#### EXCERPT TO READ
The gentleman on the left in my etoîle image here was doing his job well; so he was obliged to tell me that I couldn't take pics in that room.

I did not know that (and I am telling the truth), I said to him.

"There's a sign at the entrance to the room," he said.

Oh.

Nevertheless, the image was already captured in my mobile device, so hey, what the heck, I thought I'd share my perspective with you.

Have a nice day. And remember. . .

As you travel through life, brother and sister, whatever be your goal, keep your eye on the detail, not on the whole.

Or maybe it's the other way around.

Anyway, try to keep your highest priorities in focus. As for the artsy stuff, that focus element is not necessarily essential.

Just please keep it in perspective, so that you know what you're looking at while you're looking at it, if that's possible.



Glass Chimera

Monday, June 29, 2015

You in America now!

While walking in our nation's Capital yesterday, my somewhat aimless wandering intuition impelled me along a pavement path that provided, perhaps unexpectedly, a sudden purview of the Fed. That is to say, I was suddenly standing there in front of the Federal Reserve, where Federal Reserve Notes, better known as dollars, are generated.

#### PROVIDED DATA
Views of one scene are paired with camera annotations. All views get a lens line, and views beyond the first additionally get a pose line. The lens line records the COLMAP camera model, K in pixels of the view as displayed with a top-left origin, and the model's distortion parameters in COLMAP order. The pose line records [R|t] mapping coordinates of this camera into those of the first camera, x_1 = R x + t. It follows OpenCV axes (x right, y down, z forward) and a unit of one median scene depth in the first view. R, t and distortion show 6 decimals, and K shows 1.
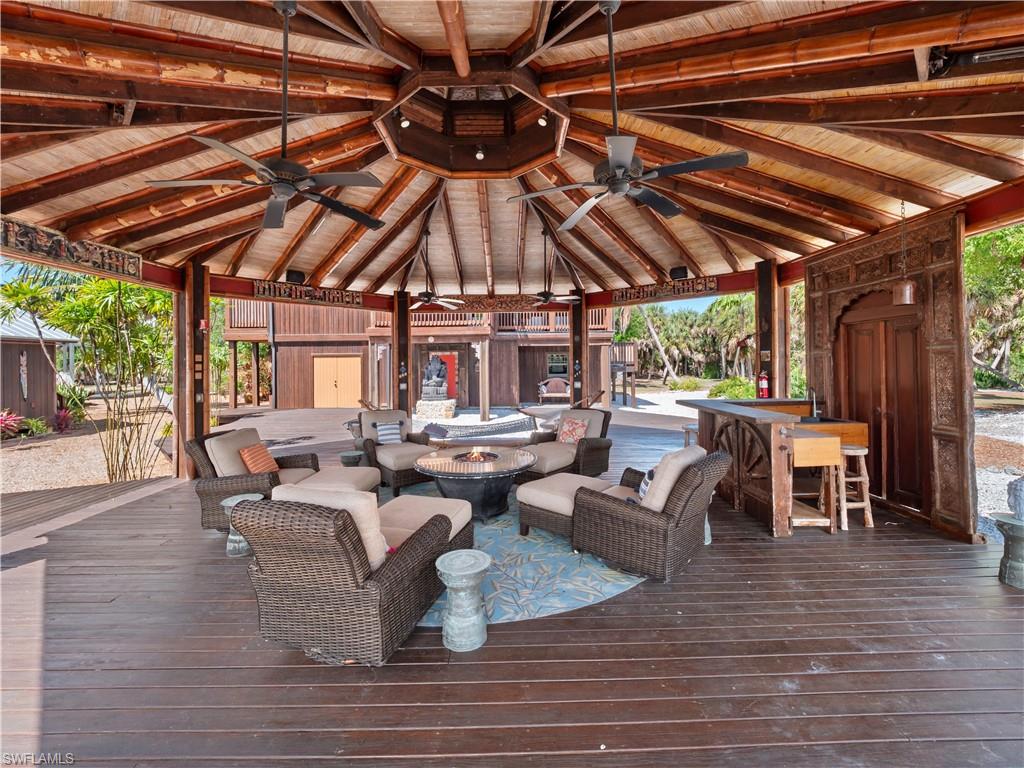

#### TASKS FOR THIS EXERCISE
(1) Rewrite the part of the blog excerpt that begins at "The gentleman on" and stops after "on the whole.", swapping every "room" for "gallery".
(2) Carry on the blog excerpt about the walk past the Federal Reserve, picking up after its last sentence.
The data above is separate from the blog excerpt and has nothing to do with it.

#### TASK RESULTS
(1)
The gentleman on the left in my etoîle image here was doing his job well; so he was obliged to tell me that I couldn't take pics in that gallery.

I did not know that (and I am telling the truth), I said to him.

"There's a sign at the entrance to the gallery," he said.

Oh.

Nevertheless, the image was already captured in my mobile device, so hey, what the heck, I thought I'd share my perspective with you.

Have a nice day. And remember. . .

As you travel through life, brother and sister, whatever be your goal, keep your eye on the detail, not on the whole.

(2)
Since I like to capture pics of places that are perceived as power penumbras, I prepared to snap a picture.

But before I took the picture, I wanted to make sure everything was hunky-dory, because there happened to be a couple of federal police guys right there, where I had decided to pause and snap the pic. So I asked them if I could take this picture of the building:


The reason I sought their permission is because, a few months ago when Pat and I were in Rome, we were passing by an entrance that appeared to be some kind of official building of the EU, European Union. (I knew this because of the two flags, Italian and EU, which were displayed above the main entry door). In order to get a larger perspective for my anticipated picture, I crossed the street and prepared to snap the pic.

But while I was snipping it, the guard began gesturing to me quite frantically, really quite aggressively, so that I got the message that I shouldn't be snapping such a pic.

. . .although I did not know why. But I was nevertheless able to ascertain his prohibitory meaning, and so I immediately ceased and desisted from any further photographic presumptions. But that was after I had managed to snap one prohibited pic:


As a result of that experience I have been, from that day forward until now, a little bit inhibited to snap a permissive pic of any public place without official permission.

But yesterday, on this particular occasion, in Washington, D.C. yesterday, there was no problem, because when I asked the policeman, after explaining that in Rome they had shut me down, he said no problem!. He laughed and said:

"Well this is America, and you can take all the pictures you want!"

Boy, was I relieved.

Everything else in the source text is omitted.